She sensed Gordon’s discomfort, but she replied, “Sure.”
Gordon shed the armor in exchange for his riding gear, then he said to Mara, “I’ll take your armor to Crux later. Doubt you want to put it all back on right now.”
“Okay,” she said. He was right—walking back to Crux fully armored would be uncomfortable and attract too much attention.
The stairs leading down were steep and shook slightly beneath their weight. Earlier, when they had run through, Mara had barely noticed. Everything had blurred together in a haze of lights and sheets of rain. Though the storm was beginning to taper off, the city remained drenched. Water trickled from overhangs, dripping onto their heads.
The winding pathways of Eight were disorienting, yet Gordon navigated them with ease.
“How many times did you get lost before you figured this place out?” she asked.
He snorted. “I still get lost. There are virtually no rules for construction, and they just keep adding on more levels when space runs out. Beck occasionally threatens to tear it all down when they breach the boundary, but this is where he keeps all the undesirables.”
Glancing upward, she searched for the dark sky but couldn’t find it. “So they just keep building up?”
“And down.” They turned again, entering a large stairwell. Water whooshed through a channel dug into the ground beside the stairs, diverting somewhere into the distance.
The ride on his motorbike, after she finished dressing in Crux, was overshadowed by a growing sense of foreboding. Gordon’s offer to run away together became more tempting with each passing minute.
Why should they sacrifice for this place? Why should they risk their lives?

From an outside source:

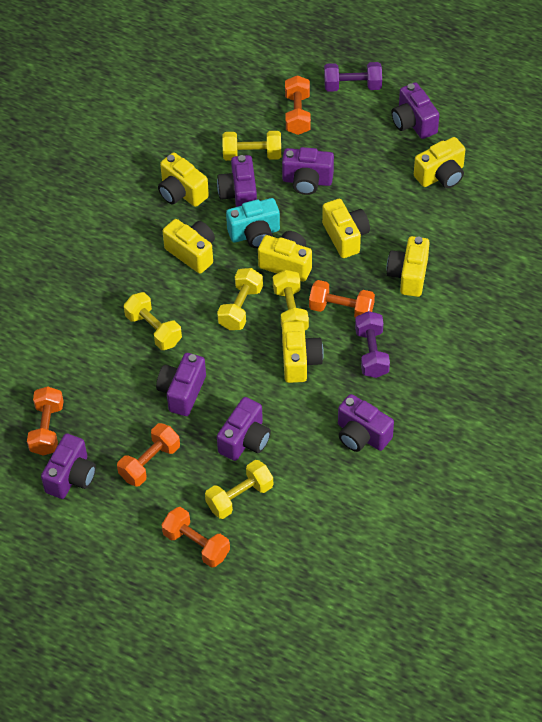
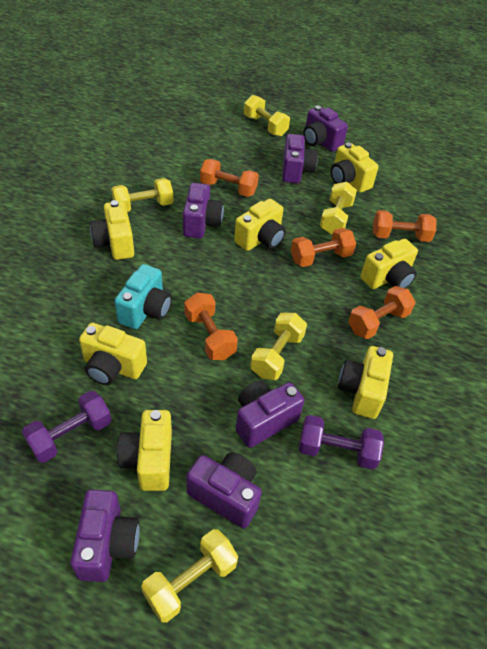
purple camera: 7 -> 6

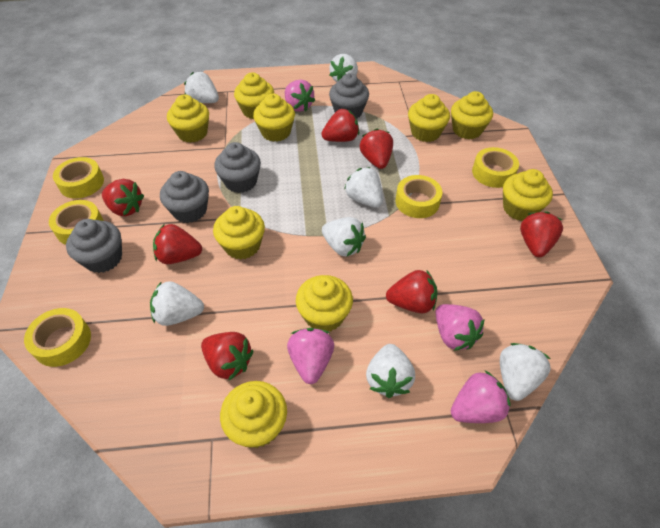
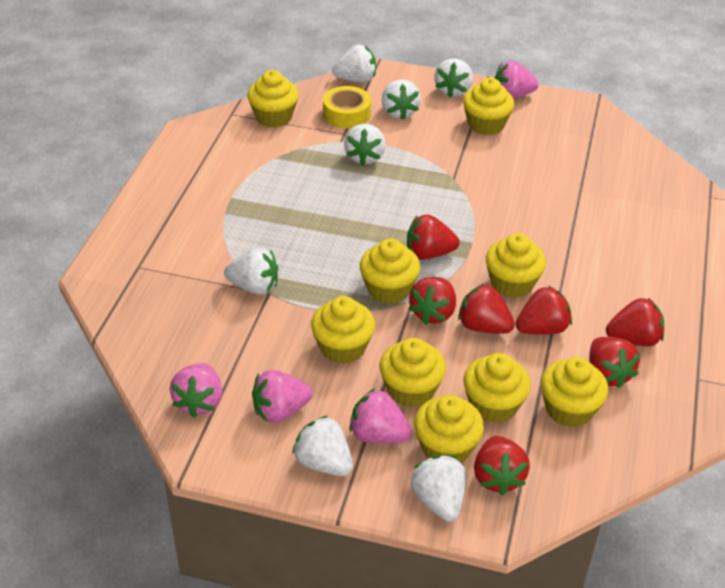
grey cupcake: 4 -> 0
yellow tape: 5 -> 1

Surely, a life with Gordon somewhere far away, in a place she had never heard of, would be better. Smarter, even.
She thought of their scars, the irreversible damage inflicted on their bodies and minds. She tightened her grip around his waist and felt the reassuring weight of his hand over hers.
The Silvers needed to suffer. She wanted to see them butchered into a thousand pieces and their remains scattered across the very streets they terrorized.
Maybe she didn’t truly care about saving anyone. Maybe revenge was enough.
The bike slowed as they pulled into a shadowed section of the street, close to her apartment.
Gordon cupped her face, tilting it upward for a long kiss while his fingers wove through her hair. “It isn’t too late to change your mind.”
“We will run away into the night together. Just not yet. I don’t think we could ever sleep soundly with them still out there.”
A pained smile tugged at the corner of his mouth. “I don’t think we ever sleep soundly, Mara.”
She buried her face in his chest, inhaling deeply. He smelled like armor and gunpowder, but underneath was him—the one that made her feel safe and whole.
“Keep your key on you at all times,” he said. “Please. If something happens, then I can find you.”
“I will.”
They held each other for a long moment.
And then, she pulled away to walk down the narrow alley that led to her apartment. The cold settled in again where his warmth had been. A terrible, sinking feeling buried itself in her bones.
She should’ve run.
Chapter 23
Mara - Ten Years Earlier
Mara’s fingers swiped absently over the inventory screen, scrolling through the lists she already knew by heart—fabrics, threads, connectors, plates. Everything was in its place. She’d checked it all already. Twice.
Her arms and fingers ached from disassembling and cleaning one of the joiners, and the acidic solvent left the inside of her nose feeling raw. She wasn’t allowed to craft armor yet, but Geller said her time was coming soon.
She started a couple of months ago, and the first few weeks had all been lessons: “this fiber does this” and is made of “that”. At first, she found it fascinating, but the repetition had gotten old. There were only so many times she could watch someone slash aramid with a knife or see a close-up of hexagonal ceramic plates shattering.
At least now they had moved on to doing the demonstrations themselves. She loved the satisfyingcrackof hitting a chestplate from twenty-five yards away.